=== Supplied information ===
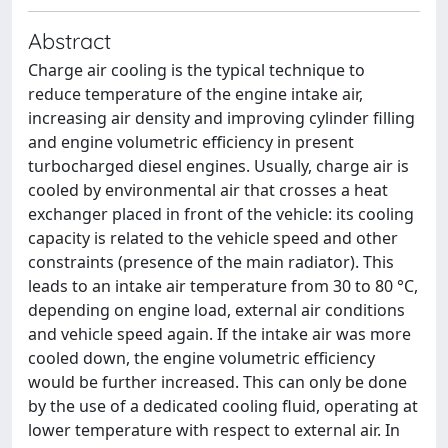
Abstract
Charge air cooling is the typical technique to
reduce temperature of the engine intake air,
increasing air density and improving cylinder filling
and engine volumetric efficiency in present
turbocharged diesel engines. Usually, charge air is
cooled by environmental air that crosses a heat
exchanger placed in front of the vehicle: its cooling
capacity is related to the vehicle speed and other
constraints (presence of the main radiator). This
leads to an intake air temperature from 30 to 80 °C,
depending on engine load, external air conditions
and vehicle speed again. If the intake air was more
cooled down, the engine volumetric efficiency
would be further increased. This can only be done
by the use of a dedicated cooling fluid, operating at
lower temperature with respect to external air. In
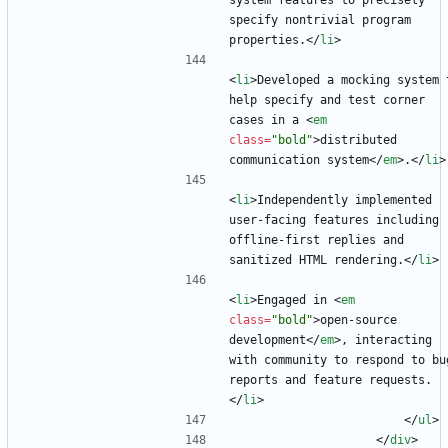
system features to precisely 
specify nontrivial program 
properties.
<
/
li
>
<
li
>
Developed a mocking system t
help specify and test corner 
cases in a 
<
em
class
=
"bold"
>
distributed 
communication system
<
/
em
>
.
<
/
li
>
<
li
>
Independently implemented 
user-facing features including 
offline-first replies and 
sanitized HTML rendering.
<
/
li
>
<
li
>
Engaged in 
<
em
class
=
"bold"
>
open-source 
development
<
/
em
>
, interacting 
with community to respond to bug
reports and feature requests.
<
/
li
>
<
/
ul
>
<
/
div
>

=== Exercise aim ===
If a line in the listing holds the word "This", list that line.

=== Task output ===
constraints (presence of the main radiator). This
would be further increased. This can only be done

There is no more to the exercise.